When Lew Platt was chairman of Hewlett-Packard, he believed his most important role in strategy formulation was building bridges among the company’s various operations. He said, “My role was to encourage discussion of the overlaps and gaps among business strategies, the important areas that weren’t being addressed by the strategies of the individual businesses.”

Platt’s strategy sessions were aimed at creating new market opportunities by looking at the entire business ecosystem. Most managers were so involved minding their own business they didn't make time to step out of their day-to-day boxes to identify and plan responses to external threats and opportunities. Successful management teams today work together to search their environments for patterns that connect with one another and to develop strategies that take advantage of these linkages. They also seek to gain significant competitive advantage by inventing bridges that create new patterns that didn’t previously exist.

In the past, only those at the pinnacle of the company’s hierarchy engaged in strategic thinking but in today’s flatter, more flexible architecture, that's become the responsibility of the many rather than the few. In the old structure, strategists or planners were seldom responsible for implementing their plans. Today, just thinking strategically no longer suffices; people are held accountable for acting strategically as well.

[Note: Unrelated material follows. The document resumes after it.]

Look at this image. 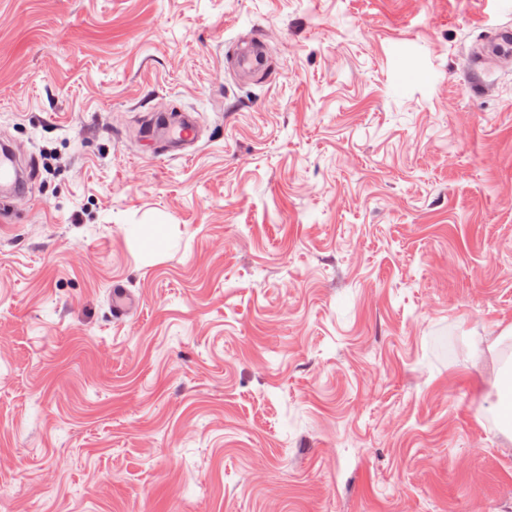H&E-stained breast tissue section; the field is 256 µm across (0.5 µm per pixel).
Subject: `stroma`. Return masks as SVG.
<instances>
[{"label":"stroma","mask_w":512,"mask_h":512,"mask_svg":"<svg viewBox=\"0 0 512 512\" xmlns=\"http://www.w3.org/2000/svg\"><path fill=\"white\" fill-rule=\"evenodd\" d=\"M497 26L512 0H0L33 164L0 201V512H512ZM239 41L266 71L227 73ZM155 132L165 143L163 146L170 151H172L169 149L170 147L178 151H185L194 146L199 138L198 127L189 115H184L174 122L162 118L158 121ZM136 305L128 289L119 282L112 284V313L117 317H130L135 313Z\"/></svg>","instance_id":"35a3bbf8"}]
</instances>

It often takes a crisis to change a traditional organization because the authority to set strategy and direction is highly concentrated at the top. As a consequence, a relatively small group of people at the top can hold the organization’s capacity to change hostage to their own personal willingness to adapt and to change. However, in practice the actual work of redesigning our musty old management practices is more evolutionary than revolutionary. You can’t take a large, complicated organization and tear up all the track at once. To do so would expose a company to an intolerable level of operational risk. Yet eventually companies must become as purposefully and creatively experimental in thinking about their management systems and processes as they already are in thinking about R&D or new-product development.

It takes time to discover the operating detail of how to make new ideas work in practice. You can see the broad directions, but you can’t see how it’s going to really work. You can’t even understand the secondary and third-level consequences of the design decisions you make. Those have to be discovered through trial and error.